» **BRIEF**: An exact copy of every entry is needed, without the pictures.

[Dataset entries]
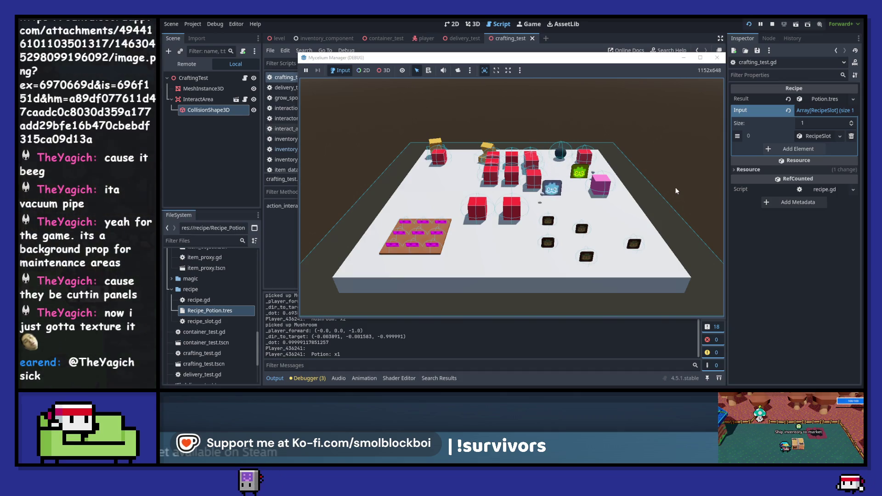
pyautogui.press('e')
pyautogui.press('w')
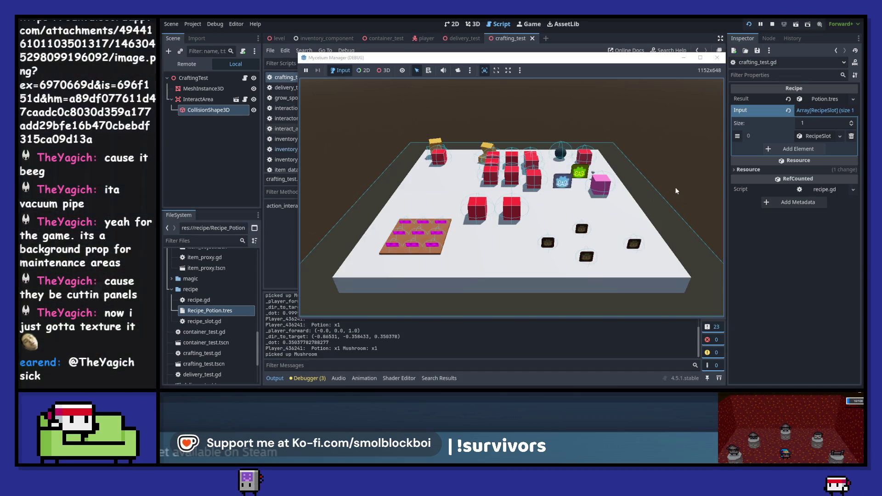
pyautogui.press('w')
pyautogui.press('e')
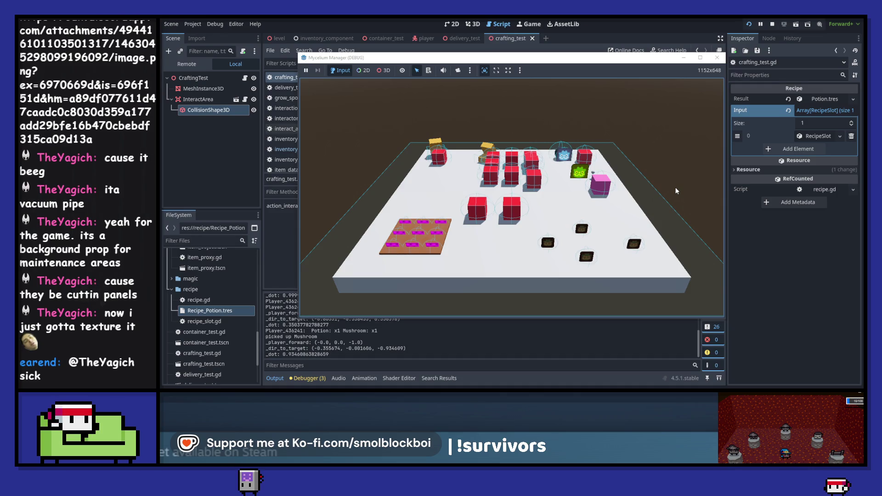
pyautogui.press('e')
pyautogui.click(717, 57)
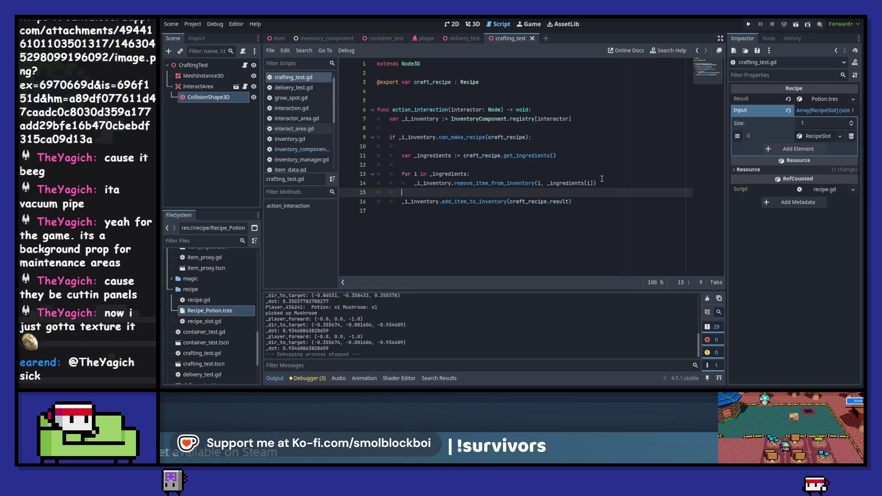
# Set Recipe_Potion.tres Input size to 2, both Mushroom slots with quantity 1, then relaunch the game.
pyautogui.click(199, 311)
pyautogui.click(814, 136)
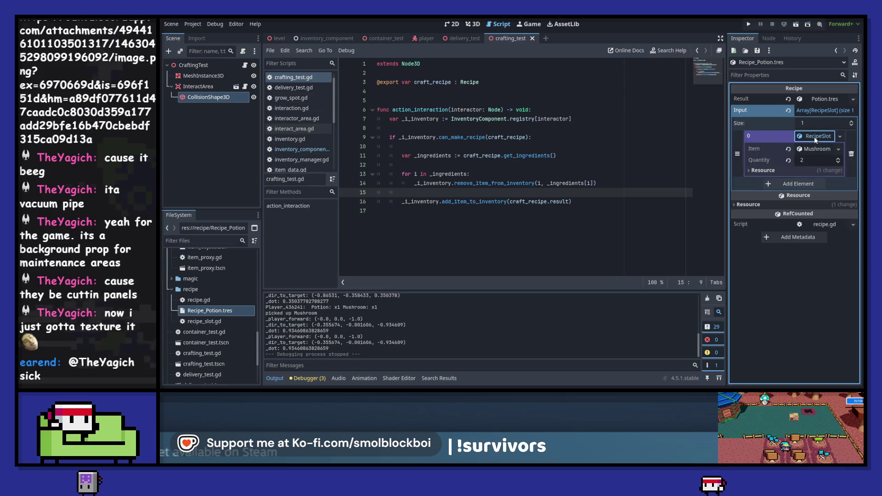
pyautogui.click(851, 121)
pyautogui.click(838, 163)
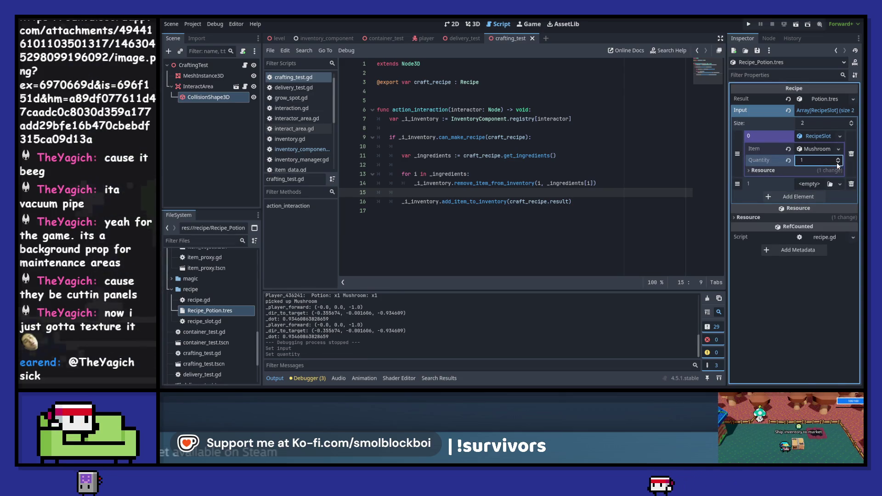
pyautogui.click(810, 183)
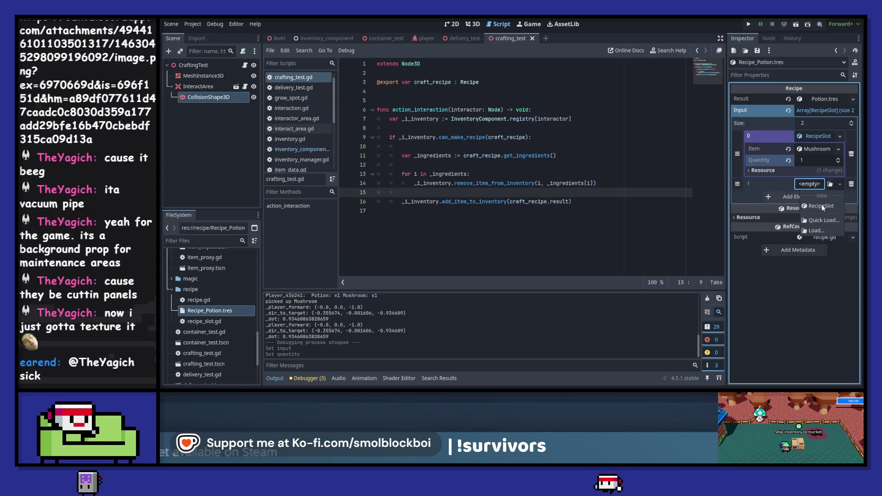
pyautogui.click(821, 206)
pyautogui.click(828, 196)
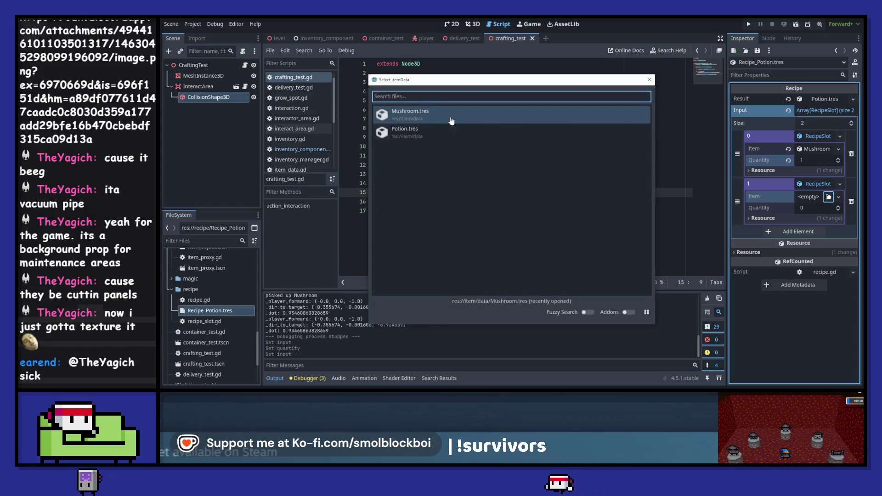
pyautogui.doubleClick(438, 115)
pyautogui.click(838, 206)
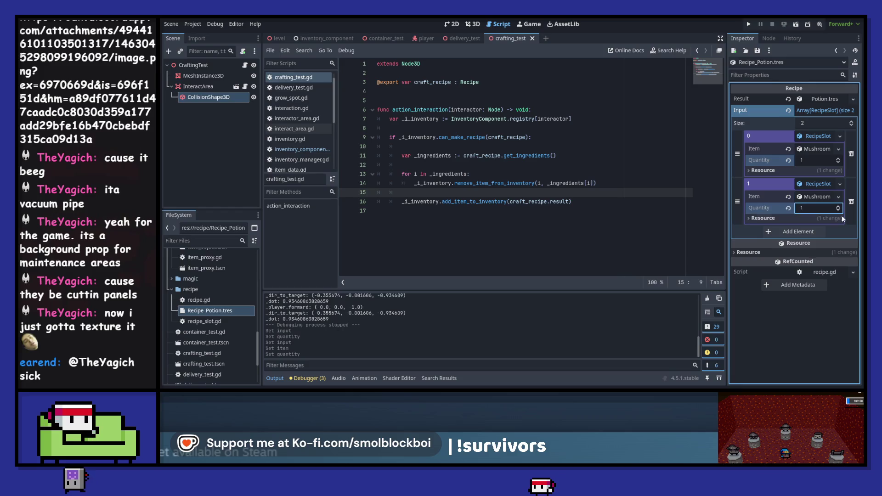
pyautogui.click(750, 25)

» **TASK RESPONSE**:
pyautogui.press('e')
pyautogui.press('w')
pyautogui.press('w')
pyautogui.press('e')
pyautogui.press('e')
pyautogui.click(717, 57)
# Set Recipe_Potion.tres Input size to 2, both Mushroom slots with quantity 1, then relaunch the game.
pyautogui.click(199, 311)
pyautogui.click(814, 136)
pyautogui.click(851, 121)
pyautogui.click(838, 163)
pyautogui.click(810, 183)
pyautogui.click(821, 206)
pyautogui.click(828, 196)
pyautogui.doubleClick(438, 115)
pyautogui.click(838, 206)
pyautogui.click(750, 25)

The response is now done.